╭─ PROVIDED MATERIAL
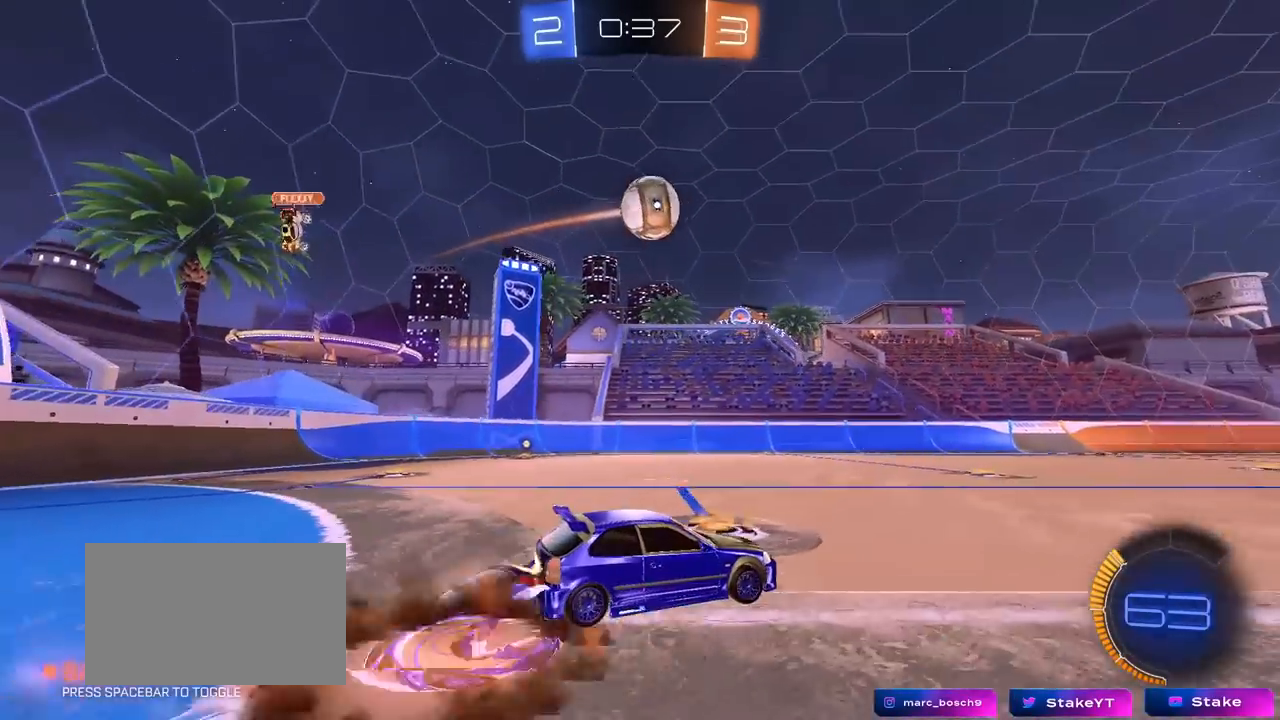
{"keys": ["a", "shift"], "mouse": ["left"], "mouse_move": "down-left", "events": [[50, "mouse_left", "down"], [150, "d", "up"], [150, "mouse_right", "up"], [150, "s", "up"], [200, "mouse_right", "down"], [250, "s", "down"], [283, "a", "down"], [283, "shift", "down"], [383, "mouse_right", "up"], [383, "s", "up"]]}
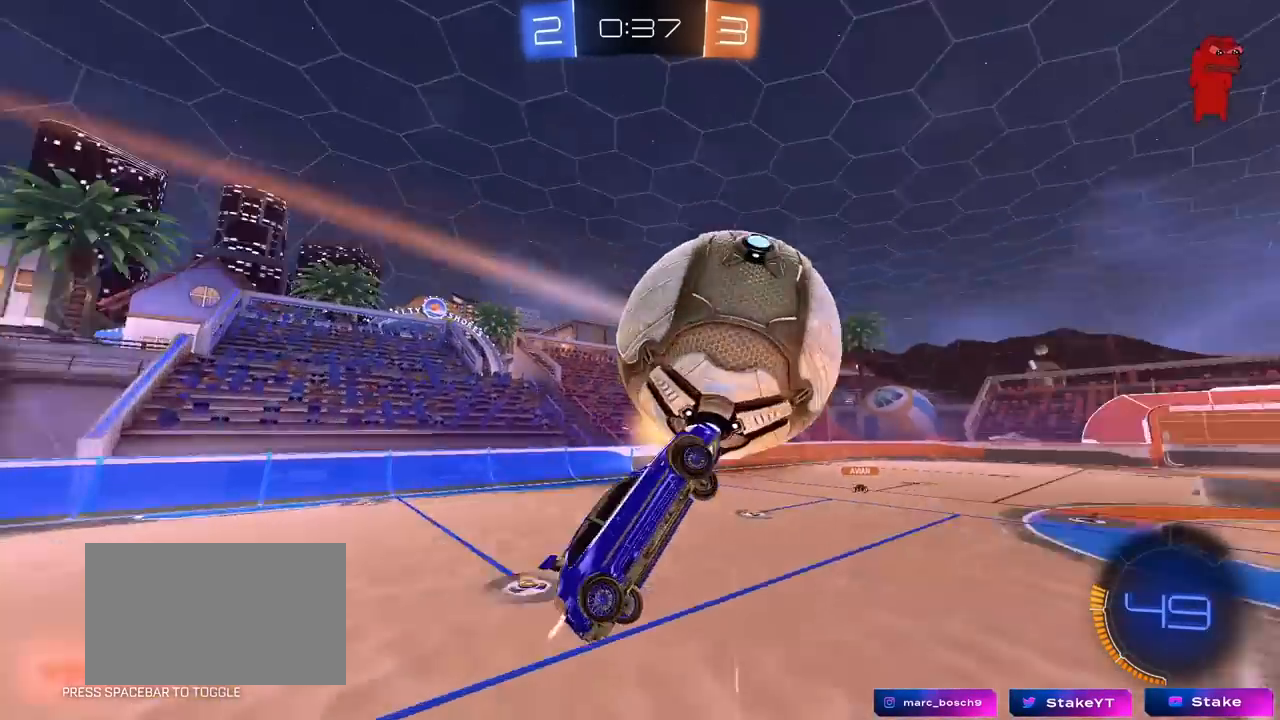
{"keys": ["a", "s"], "mouse": [], "mouse_move": "up-left", "events": [[167, "s", "down"], [400, "mouse_left", "up"], [400, "shift", "up"]]}
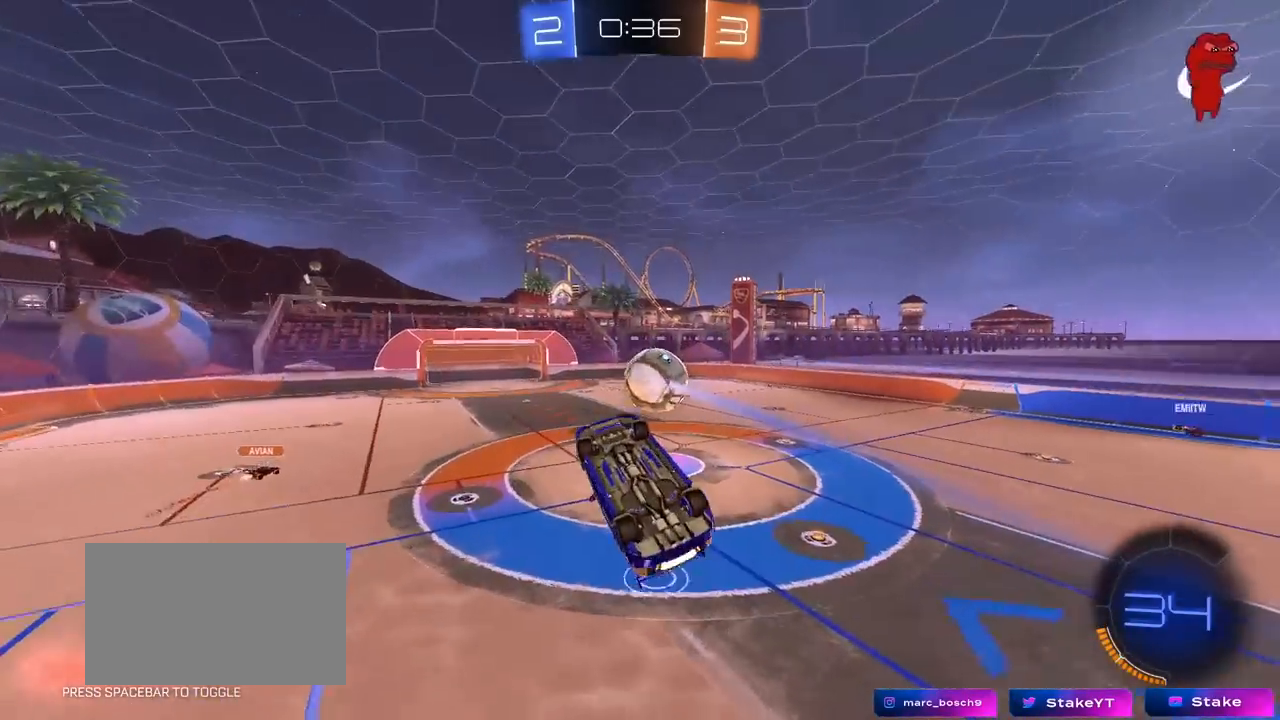
{"keys": ["w"], "mouse": [], "mouse_move": "still", "events": [[33, "d", "down"], [83, "d", "up"], [83, "s", "up"], [83, "shift", "down"], [217, "w", "down"], [417, "shift", "up"], [500, "a", "up"]]}
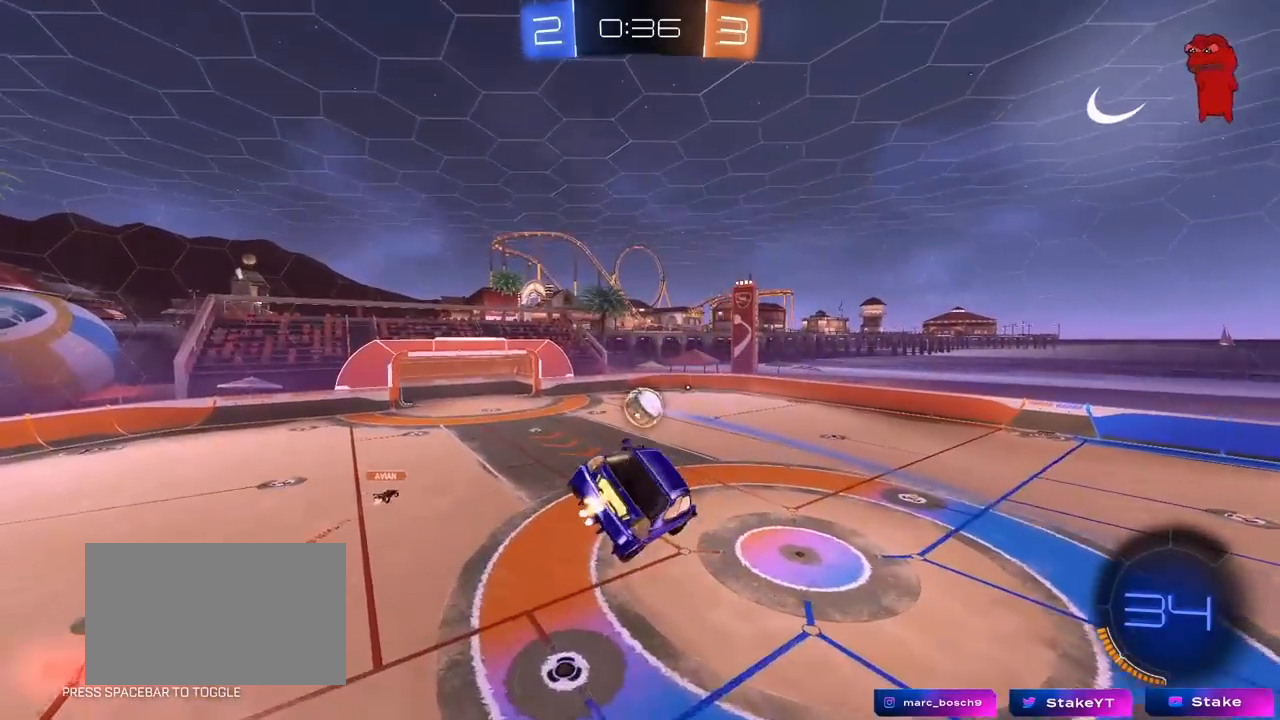
{"keys": [], "mouse": [], "mouse_move": "still", "events": [[50, "w", "up"]]}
╰─
_EXERCISE PROMPT_. Your answer must be the full listing, reproduced word for word, without its pictures.

_SOLUTION FOR THIS PROBLEM_.
{"keys": ["a", "shift"], "mouse": ["left"], "mouse_move": "down-left", "events": [[50, "mouse_left", "down"], [150, "d", "up"], [150, "mouse_right", "up"], [150, "s", "up"], [200, "mouse_right", "down"], [250, "s", "down"], [283, "a", "down"], [283, "shift", "down"], [383, "mouse_right", "up"], [383, "s", "up"]]}
{"keys": ["a", "s"], "mouse": [], "mouse_move": "up-left", "events": [[167, "s", "down"], [400, "mouse_left", "up"], [400, "shift", "up"]]}
{"keys": ["w"], "mouse": [], "mouse_move": "still", "events": [[33, "d", "down"], [83, "d", "up"], [83, "s", "up"], [83, "shift", "down"], [217, "w", "down"], [417, "shift", "up"], [500, "a", "up"]]}
{"keys": [], "mouse": [], "mouse_move": "still", "events": [[50, "w", "up"]]}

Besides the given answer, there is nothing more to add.